Opinion
No. 26,400.
December 30, 1927.
Contributory negligence of decedent was a question for the jury.
The evidence made the question of contributory negligence a question for the jury.
Motor Vehicles, 42 C.J. p. 1270 n. 45.
Plaintiff appealed from an order of the district court for Ramsey county, McNally, J. denying his motion for a new trial. Affirmed.
Weikert, Lohmann Wilford, for appellant.
Briggs, Weyl Briggs, for respondent.
Action to recover damages for the death of plaintiff's son, Glen Holm, a boy 13 years and 9 months of age at the time of his death. The jury returned a verdict for defendant, and plaintiff appeals from an order denying a new trial.
The sole question presented by the record is whether the court erred in submitting to the jury the question of contributory negligence on the part of the boy.
The accident happened shortly before eight o'clock on the evening of December 2, 1926, on Payne avenue in the city of St. Paul at a point 60 or 70 feet south of the intersection of that street with Wheelock Parkway. Payne avenue extends north and south and carries double street car tracks. It is paved outside the street car tracks but not between them. Defendant, riding alone in her automobile, was proceeding south on the pavement along the west side of the street. The headlights on the automobile were lit. She states that the boy was crouching near the edge of the pavement reaching toward the street car rail, and that she did not see him until the moment of the collision. He received injuries from which he died three days later.
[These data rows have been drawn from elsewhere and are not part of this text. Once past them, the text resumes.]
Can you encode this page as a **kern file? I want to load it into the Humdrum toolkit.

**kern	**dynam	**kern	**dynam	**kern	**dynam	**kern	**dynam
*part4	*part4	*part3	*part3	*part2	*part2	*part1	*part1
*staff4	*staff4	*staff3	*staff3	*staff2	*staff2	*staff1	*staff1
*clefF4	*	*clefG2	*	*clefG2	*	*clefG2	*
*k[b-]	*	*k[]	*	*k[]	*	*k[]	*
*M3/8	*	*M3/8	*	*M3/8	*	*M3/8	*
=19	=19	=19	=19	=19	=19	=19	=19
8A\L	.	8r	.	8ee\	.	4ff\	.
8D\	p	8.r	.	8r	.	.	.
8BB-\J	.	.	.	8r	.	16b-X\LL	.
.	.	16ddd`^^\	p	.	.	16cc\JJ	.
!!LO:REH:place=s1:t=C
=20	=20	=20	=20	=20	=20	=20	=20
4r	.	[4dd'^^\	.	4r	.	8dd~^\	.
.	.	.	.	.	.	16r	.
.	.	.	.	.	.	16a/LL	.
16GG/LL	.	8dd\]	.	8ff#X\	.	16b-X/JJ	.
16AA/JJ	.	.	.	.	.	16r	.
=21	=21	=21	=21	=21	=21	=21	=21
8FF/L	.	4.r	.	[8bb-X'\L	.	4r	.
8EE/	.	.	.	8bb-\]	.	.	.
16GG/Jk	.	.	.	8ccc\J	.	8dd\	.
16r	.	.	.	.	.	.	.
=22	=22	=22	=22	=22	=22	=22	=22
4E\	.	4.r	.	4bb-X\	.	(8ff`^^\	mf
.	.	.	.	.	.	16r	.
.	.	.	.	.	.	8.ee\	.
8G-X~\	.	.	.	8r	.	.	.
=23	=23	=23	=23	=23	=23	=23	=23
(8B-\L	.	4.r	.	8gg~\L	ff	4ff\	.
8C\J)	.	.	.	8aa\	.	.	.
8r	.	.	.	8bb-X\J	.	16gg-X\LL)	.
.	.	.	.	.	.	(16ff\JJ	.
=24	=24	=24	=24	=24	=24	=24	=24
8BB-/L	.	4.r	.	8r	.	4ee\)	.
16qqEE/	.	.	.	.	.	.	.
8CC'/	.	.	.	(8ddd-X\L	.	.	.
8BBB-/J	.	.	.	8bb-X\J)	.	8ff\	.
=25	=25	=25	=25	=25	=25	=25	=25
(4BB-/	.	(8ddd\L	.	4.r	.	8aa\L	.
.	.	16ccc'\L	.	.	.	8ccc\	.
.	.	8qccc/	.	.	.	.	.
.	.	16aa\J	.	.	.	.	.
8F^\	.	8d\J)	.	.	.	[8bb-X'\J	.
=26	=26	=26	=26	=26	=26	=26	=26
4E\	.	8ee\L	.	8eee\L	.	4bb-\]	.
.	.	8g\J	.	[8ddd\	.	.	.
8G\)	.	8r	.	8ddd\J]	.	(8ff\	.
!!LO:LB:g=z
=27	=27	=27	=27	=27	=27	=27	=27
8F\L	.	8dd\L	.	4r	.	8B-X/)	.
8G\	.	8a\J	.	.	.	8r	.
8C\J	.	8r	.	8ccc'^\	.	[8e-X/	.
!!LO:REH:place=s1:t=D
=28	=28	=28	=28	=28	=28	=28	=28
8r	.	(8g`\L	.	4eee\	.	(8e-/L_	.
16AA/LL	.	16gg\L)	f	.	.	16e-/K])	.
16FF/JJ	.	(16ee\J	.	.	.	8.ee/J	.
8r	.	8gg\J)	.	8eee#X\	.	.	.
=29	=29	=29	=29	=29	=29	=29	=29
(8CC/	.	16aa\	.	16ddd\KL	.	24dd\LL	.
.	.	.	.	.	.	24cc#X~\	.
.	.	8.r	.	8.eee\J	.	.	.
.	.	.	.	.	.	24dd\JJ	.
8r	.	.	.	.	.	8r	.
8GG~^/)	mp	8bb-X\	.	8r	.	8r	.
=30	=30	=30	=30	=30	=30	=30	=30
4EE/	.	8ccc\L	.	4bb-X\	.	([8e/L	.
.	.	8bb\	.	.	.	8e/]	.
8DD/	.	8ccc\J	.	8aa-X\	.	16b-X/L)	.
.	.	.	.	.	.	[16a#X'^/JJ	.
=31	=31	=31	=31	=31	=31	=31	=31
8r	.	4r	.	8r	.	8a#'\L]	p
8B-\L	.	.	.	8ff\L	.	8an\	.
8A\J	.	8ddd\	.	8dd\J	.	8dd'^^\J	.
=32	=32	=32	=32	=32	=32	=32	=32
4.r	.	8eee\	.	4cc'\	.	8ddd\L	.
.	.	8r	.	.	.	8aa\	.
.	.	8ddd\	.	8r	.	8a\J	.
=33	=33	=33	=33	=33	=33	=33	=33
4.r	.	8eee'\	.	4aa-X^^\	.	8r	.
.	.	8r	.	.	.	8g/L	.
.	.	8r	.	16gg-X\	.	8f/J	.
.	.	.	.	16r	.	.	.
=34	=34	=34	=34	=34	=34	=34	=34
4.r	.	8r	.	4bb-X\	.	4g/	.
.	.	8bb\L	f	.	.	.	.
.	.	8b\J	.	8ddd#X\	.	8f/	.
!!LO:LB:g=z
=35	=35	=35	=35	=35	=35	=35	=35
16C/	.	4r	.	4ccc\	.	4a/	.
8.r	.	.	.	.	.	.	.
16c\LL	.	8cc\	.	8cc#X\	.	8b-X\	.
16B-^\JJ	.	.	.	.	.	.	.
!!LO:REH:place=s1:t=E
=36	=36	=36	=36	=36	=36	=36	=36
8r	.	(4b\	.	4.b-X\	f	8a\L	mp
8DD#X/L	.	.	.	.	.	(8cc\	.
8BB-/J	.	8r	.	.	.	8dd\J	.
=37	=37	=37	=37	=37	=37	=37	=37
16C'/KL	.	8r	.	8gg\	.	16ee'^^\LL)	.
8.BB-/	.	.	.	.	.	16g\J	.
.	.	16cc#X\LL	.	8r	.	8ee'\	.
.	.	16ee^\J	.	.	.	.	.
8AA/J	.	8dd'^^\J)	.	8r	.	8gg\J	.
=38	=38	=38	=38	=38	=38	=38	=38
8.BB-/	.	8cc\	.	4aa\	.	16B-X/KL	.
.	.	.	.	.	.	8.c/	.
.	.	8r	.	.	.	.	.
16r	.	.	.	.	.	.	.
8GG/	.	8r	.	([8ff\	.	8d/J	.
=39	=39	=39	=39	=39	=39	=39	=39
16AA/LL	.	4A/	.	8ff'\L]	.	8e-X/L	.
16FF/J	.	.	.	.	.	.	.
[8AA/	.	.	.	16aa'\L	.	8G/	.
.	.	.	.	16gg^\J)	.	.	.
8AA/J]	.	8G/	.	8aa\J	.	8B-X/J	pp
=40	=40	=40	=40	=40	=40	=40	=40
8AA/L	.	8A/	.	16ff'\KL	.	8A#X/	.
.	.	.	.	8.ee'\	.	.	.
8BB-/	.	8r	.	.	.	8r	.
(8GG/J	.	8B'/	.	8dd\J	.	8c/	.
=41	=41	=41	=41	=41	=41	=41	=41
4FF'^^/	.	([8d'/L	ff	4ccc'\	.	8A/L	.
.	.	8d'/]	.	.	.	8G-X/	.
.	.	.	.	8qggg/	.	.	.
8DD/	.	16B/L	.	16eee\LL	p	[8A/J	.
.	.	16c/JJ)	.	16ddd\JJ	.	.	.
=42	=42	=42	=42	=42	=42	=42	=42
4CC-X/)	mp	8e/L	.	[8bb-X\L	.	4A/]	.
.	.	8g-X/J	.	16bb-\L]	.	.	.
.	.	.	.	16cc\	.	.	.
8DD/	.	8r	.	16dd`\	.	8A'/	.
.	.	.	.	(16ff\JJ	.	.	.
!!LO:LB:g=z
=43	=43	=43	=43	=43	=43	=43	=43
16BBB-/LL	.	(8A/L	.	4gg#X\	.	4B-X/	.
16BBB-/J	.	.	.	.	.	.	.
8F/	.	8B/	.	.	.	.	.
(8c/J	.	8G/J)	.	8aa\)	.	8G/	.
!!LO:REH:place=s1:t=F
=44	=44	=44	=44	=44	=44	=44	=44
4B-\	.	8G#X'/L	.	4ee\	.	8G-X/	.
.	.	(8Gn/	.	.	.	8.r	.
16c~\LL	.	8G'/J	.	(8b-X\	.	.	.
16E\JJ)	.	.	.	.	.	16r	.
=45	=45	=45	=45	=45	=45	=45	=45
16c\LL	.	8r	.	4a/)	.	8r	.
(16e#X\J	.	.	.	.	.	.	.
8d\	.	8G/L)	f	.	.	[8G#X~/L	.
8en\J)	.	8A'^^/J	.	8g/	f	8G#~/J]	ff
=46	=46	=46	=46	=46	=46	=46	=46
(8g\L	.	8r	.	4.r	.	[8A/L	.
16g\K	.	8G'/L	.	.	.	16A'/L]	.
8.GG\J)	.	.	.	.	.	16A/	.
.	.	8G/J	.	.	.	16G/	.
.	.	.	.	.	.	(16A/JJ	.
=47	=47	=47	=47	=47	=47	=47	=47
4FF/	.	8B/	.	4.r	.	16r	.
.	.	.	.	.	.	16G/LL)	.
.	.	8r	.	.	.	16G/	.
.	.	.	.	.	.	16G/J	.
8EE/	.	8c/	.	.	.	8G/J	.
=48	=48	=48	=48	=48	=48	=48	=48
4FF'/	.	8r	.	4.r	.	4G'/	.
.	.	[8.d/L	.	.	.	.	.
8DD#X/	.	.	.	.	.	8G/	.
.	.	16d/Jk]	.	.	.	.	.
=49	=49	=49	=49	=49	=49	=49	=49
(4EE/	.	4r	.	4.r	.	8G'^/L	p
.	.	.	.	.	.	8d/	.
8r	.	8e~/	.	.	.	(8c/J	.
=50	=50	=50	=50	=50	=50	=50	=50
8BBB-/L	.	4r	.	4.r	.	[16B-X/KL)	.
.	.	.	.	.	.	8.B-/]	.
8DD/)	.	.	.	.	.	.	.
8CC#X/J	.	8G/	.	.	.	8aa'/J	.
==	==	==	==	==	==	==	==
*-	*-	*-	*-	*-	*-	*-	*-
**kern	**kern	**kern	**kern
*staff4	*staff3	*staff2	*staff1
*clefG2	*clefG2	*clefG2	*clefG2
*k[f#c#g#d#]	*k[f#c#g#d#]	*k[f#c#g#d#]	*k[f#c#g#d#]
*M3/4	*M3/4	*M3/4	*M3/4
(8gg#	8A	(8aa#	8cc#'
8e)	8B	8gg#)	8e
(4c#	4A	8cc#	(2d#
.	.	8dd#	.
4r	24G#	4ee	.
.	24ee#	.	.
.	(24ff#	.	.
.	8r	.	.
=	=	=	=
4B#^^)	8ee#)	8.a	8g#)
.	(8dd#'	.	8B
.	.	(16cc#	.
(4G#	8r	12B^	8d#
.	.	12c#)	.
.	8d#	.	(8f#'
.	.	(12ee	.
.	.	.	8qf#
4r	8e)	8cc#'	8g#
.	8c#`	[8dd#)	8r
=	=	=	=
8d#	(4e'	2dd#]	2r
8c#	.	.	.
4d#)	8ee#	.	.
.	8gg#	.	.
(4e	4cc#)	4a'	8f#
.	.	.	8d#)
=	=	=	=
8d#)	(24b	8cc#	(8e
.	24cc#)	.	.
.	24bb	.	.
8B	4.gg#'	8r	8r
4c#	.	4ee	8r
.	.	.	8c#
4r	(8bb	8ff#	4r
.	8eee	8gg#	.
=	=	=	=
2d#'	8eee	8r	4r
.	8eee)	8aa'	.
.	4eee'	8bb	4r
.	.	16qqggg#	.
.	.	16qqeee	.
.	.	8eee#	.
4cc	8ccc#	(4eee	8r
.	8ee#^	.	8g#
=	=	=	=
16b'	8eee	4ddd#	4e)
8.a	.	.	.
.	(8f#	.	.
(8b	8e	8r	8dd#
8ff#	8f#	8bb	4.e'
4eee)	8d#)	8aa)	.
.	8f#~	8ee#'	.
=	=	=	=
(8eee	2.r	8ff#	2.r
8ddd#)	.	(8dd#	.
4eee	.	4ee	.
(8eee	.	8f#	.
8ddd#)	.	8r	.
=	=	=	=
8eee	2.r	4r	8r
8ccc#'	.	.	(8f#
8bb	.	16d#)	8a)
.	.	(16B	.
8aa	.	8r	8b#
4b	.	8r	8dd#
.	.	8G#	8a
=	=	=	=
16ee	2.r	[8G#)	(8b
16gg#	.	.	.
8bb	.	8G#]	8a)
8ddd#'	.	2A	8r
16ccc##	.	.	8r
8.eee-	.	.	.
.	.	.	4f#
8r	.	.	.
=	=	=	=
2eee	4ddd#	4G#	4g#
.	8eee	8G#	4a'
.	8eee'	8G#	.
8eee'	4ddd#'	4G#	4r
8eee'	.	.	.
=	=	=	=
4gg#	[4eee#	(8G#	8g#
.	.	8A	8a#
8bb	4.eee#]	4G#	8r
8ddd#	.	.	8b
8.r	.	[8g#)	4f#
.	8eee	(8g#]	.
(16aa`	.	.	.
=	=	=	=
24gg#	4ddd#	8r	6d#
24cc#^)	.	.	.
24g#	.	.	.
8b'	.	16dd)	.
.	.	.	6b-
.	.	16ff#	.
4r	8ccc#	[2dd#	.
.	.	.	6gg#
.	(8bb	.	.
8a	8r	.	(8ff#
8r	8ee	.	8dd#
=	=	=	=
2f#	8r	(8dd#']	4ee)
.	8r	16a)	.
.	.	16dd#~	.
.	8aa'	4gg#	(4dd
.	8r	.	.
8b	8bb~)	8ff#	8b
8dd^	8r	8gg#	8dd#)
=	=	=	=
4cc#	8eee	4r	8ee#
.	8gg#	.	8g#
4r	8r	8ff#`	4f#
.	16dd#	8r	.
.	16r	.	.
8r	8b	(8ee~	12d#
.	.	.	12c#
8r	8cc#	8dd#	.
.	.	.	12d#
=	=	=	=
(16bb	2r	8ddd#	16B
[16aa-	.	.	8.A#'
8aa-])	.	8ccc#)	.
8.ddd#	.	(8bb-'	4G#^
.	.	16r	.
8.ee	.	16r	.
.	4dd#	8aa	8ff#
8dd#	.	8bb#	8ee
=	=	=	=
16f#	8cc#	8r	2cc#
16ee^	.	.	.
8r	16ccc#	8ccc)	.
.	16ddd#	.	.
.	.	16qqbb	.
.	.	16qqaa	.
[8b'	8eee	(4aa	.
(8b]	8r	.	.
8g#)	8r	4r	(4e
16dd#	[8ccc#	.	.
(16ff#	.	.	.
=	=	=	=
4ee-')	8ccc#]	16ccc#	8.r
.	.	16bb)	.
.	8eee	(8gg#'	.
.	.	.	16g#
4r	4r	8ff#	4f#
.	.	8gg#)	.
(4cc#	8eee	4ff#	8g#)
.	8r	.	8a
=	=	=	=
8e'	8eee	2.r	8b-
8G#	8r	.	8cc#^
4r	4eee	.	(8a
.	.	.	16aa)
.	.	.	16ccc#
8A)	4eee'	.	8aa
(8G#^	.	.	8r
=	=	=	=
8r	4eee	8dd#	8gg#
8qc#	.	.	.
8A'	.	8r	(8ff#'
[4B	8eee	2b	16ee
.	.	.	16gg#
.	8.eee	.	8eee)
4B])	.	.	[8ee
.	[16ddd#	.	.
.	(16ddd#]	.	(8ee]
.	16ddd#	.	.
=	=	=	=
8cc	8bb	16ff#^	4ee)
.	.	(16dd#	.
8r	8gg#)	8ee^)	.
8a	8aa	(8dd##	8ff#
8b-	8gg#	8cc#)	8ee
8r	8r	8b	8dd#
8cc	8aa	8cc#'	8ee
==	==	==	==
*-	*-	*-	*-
At the time of the accident, Glen Holm and two other boys, Emil and Harry Blomgren, were on their way to a moving picture show. They lived north of Wheelock Parkway and east of Payne avenue. They crossed the parkway to the southeast corner of the intersection. They were running, Emil in the lead, Harry next and Glen last. When he reached the southeast corner of the intersection, Emil crossed over to the sidewalk on the west side of Payne avenue. Harry and Glen ran diagonally down and across Payne avenue coming upon the sidewalk immediately in front of Wesley Malmstrom and Lillian Klope who were walking south on that side of the street. Mr. Malmstrom says they came running onto the sidewalk and then one of them turned and ran back in the direction from which he had come. A moment later he heard the collision, looked and saw an automobile pass and a boy lying in the street. He ran out and picked up the boy and carried him into a store at the corner. He had not seen the boys until they came upon the sidewalk in front of him, had paid no attention to them and did not see the collision. Miss Klope says she saw two boys running diagonally across the street one ahead of the other; that the one in the lead placed something on the track and ran in front of her and down the sidewalk; that as the second boy came on the sidewalk in front of her the one ahead called back to him to "fix it;" that this boy ran back into the street; that she looked back and saw an automobile and a street car approaching; that the accident happened as she glanced back again, but she did not see the automobile strike the boy; and that when the street car passed she heard an explosion. Asked what time elapsed between the time the boy turned back and the happening of the accident, she answered, "Just a matter of a second or so."
It is true, as claimed by plaintiff, that the boy being dead he is presumed to have exercised due care for his own safety in the absence of evidence to the contrary; but we think the testimony to which we have referred was sufficient to make the question of his contributory negligence a question for the jury. The court was careful to instruct the jury that he was not held to the degree of care required of an adult, but to the degree of care which an ordinarily prudent boy of his age would exercise under like circumstances.
Plaintiff contends that the court erred in not instructing the jury that the burden was on defendant to prove that the contributory negligence of the boy was the proximate cause of the injury. There was no exception at the trial and no assignment of error in the motion for a new trial that raises such a question. However the rule does not go to the extent claimed by plaintiff, and was given in the instruction, that if the boy's "negligence contributed toward the cause of this collision between himself and this car, then the plaintiff in this case cannot recover." The court further told the jury that defendant had the burden of proving contributory negligence and must prove it by the greater weight of evidence.
We find no errors, and the order is affirmed.